Find every line in the records that contains the string "Background" and copy each one out in full.
::: DATASET
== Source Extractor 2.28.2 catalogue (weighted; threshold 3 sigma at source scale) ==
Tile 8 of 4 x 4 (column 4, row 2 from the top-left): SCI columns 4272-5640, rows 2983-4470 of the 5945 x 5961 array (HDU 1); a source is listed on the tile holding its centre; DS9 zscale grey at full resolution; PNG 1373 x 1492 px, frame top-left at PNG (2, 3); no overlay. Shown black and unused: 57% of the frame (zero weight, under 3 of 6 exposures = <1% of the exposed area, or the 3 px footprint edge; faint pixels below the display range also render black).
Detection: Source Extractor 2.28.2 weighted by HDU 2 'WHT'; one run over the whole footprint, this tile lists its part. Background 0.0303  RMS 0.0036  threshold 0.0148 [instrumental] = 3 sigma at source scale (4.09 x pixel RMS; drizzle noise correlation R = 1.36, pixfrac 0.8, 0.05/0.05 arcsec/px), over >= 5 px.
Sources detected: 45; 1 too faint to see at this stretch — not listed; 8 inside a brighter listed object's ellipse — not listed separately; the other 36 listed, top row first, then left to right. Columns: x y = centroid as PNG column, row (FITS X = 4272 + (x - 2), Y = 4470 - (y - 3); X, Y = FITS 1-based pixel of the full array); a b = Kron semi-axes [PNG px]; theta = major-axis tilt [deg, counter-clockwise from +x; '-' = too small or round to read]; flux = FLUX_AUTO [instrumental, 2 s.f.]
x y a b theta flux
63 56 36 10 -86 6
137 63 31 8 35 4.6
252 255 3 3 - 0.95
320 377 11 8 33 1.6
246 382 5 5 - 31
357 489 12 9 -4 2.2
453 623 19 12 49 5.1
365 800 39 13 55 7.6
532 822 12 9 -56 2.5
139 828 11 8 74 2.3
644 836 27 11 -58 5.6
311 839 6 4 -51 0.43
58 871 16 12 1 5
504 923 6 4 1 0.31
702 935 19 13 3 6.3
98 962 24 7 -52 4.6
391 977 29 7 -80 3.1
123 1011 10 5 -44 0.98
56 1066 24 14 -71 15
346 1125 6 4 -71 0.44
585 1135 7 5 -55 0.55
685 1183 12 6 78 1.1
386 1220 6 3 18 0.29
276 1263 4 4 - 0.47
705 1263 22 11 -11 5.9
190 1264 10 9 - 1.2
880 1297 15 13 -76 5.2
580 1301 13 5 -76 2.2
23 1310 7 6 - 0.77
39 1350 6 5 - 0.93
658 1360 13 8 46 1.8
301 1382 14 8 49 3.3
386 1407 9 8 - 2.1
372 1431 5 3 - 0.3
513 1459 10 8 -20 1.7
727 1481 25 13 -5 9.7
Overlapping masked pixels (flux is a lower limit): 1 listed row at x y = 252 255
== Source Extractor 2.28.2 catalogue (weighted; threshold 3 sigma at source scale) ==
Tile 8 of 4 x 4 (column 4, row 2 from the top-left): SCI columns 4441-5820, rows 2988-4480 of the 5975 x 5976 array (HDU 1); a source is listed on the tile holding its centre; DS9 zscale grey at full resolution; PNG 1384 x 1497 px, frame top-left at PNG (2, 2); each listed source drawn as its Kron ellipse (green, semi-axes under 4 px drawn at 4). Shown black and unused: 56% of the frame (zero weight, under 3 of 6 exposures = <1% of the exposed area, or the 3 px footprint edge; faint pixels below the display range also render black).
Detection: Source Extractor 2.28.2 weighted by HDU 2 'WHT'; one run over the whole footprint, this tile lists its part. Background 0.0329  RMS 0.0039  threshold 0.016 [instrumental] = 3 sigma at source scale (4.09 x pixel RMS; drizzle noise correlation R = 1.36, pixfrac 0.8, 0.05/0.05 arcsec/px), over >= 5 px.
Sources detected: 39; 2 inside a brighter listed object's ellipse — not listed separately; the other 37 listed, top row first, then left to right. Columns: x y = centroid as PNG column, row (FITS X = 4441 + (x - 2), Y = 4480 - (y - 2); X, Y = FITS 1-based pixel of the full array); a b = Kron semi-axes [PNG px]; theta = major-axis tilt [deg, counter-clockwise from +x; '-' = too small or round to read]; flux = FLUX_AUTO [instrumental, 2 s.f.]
::::::
* _RIGHT ANSWER_:
Detection: Source Extractor 2.28.2 weighted by HDU 2 'WHT'; one run over the whole footprint, this tile lists its part. Background 0.0303  RMS 0.0036  threshold 0.0148 [instrumental] = 3 sigma at source scale (4.09 x pixel RMS; drizzle noise correlation R = 1.36, pixfrac 0.8, 0.05/0.05 arcsec/px), over >= 5 px.
Detection: Source Extractor 2.28.2 weighted by HDU 2 'WHT'; one run over the whole footprint, this tile lists its part. Background 0.0329  RMS 0.0039  threshold 0.016 [instrumental] = 3 sigma at source scale (4.09 x pixel RMS; drizzle noise correlation R = 1.36, pixfrac 0.8, 0.05/0.05 arcsec/px), over >= 5 px.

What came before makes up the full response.